Hadoop Lab Deployment and Support

Customer

The Customer is one of the largest educational institutions in the United States.

Challenge

The Customer offers a computer science course for future data analysts and big data professionals. To provide their students with comprehensive training encompassing both theory and practice, the Customer had a Hadoop lab deployed in the cloud. However, the Customer didn’t find this solution to be cost-effective. To cut the expenses, they decided to deploy an on-premises Hadoop lab. And they commissioned ScienceSoft to install and configure the Hadoop cluster for them, as well as support to ensure the lab’s fast adoption.

Process

Consulting

Based on the projected data volume to be processed by students and the tasks to be performed, ScienceSoft’s Hadoop consulting team estimated minimal and optimal hardware requirements. Apart from that, our consultants advised the Customer on what operating system to choose and what big data technologies and frameworks to deploy so that the Hadoop lab would function as intended. Our team also analyzed what versions of the suggested technologies would make the best combination for the lab.

Deployment

To keep travel costs down, our team did all the preliminary work offsite. For example, we remotely installed the operating system and configured it. Only the final step – Hadoop deployment itself – required the presence of our consultant onsite.

As decided during the consulting stage, ScienceSoft installed in the Customer’s lab Hortonworks Data Platform consisting of the following components:

  • Core Hadoop platform (Hadoop Distributed File System and Hadoop MapReduce)
  • Apache Hive (data warehouse software built on top of HDFS)
  • Apache Hadoop YARN (a resource manager and a job scheduler)
  • Apache Ambari (Hadoop management and administration service)
  • Apache Oozie (a workflow processor)
  • Apache Spark (a data processing engine)
  • Apache Pig (an ETL scripting platform)
  • Apache Zeppelin (a notebook for analytics)
  • Apache Ranger (a framework for ensuring the Hadoop cluster’s security)
  • Anaconda (a platform for data science and machine learning tasks)
  • Apache ZooKeeper (a framework that enables synchronization across the Hadoop cluster)
  • The Jupyter Notebook.

Support

Our team ensured the fast adoption of the lab. After deployment, our consultants conducted a number of remote assistance sessions, where we explained in detail how each component of the data platform should work.
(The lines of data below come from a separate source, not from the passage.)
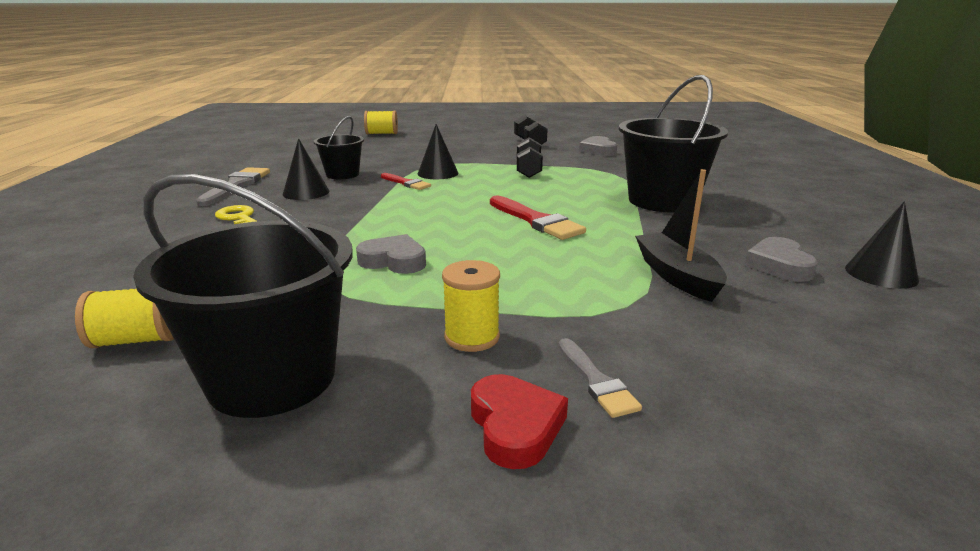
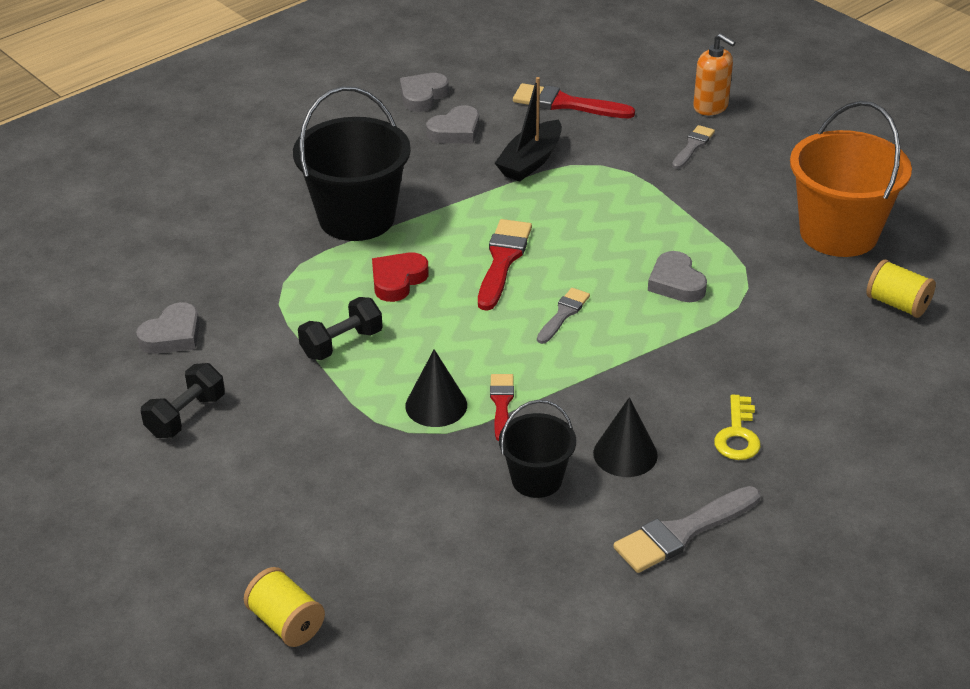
camera: 130 degrees left, 15 degrees up
black bucket [133,174,353,418] -> orange bucket [790,101,912,257]
yellow spool [442,260,500,352] -> none
red heart [471,374,568,469] -> red heart moved to [372,252,429,302]
black cone [845,201,919,289] -> grey heart [400,73,449,112]
none -> red brush [513,83,635,118]
none -> grey brush [537,288,590,344]
none -> orange soap dispenser [693,33,736,115]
ScienceSoft also created guides explaining how to work with the technologies (how to create a user, a workspace for a student, etc.).

As the lab is designed for training, there’s a good chance that something can go wrong. This is why ScienceSoft provided the Customer with a step-by-step instruction on how to re-install the software without involving our team or any other third party.

Results

The Customer got a smoothly functioning on-premises Hadoop lab that serves a valuable source of practical knowledge for their students. Thanks to the training organized by ScienceSoft, the Customer has quickly understood the role of every technology that makes part of the Hadoop lab and is ready to use them accordingly.

Technologies and Tools

Hadoop Distributed File System, Hadoop MapReduce, Apache Hive, Apache Hadoop YARN, Apache Ambari, Apache Oozie, Apache Spark, Apache Pig, Apache Zeppelin, Apache Ranger, Anaconda, Apache ZooKeeper, the Jupyter Notebook.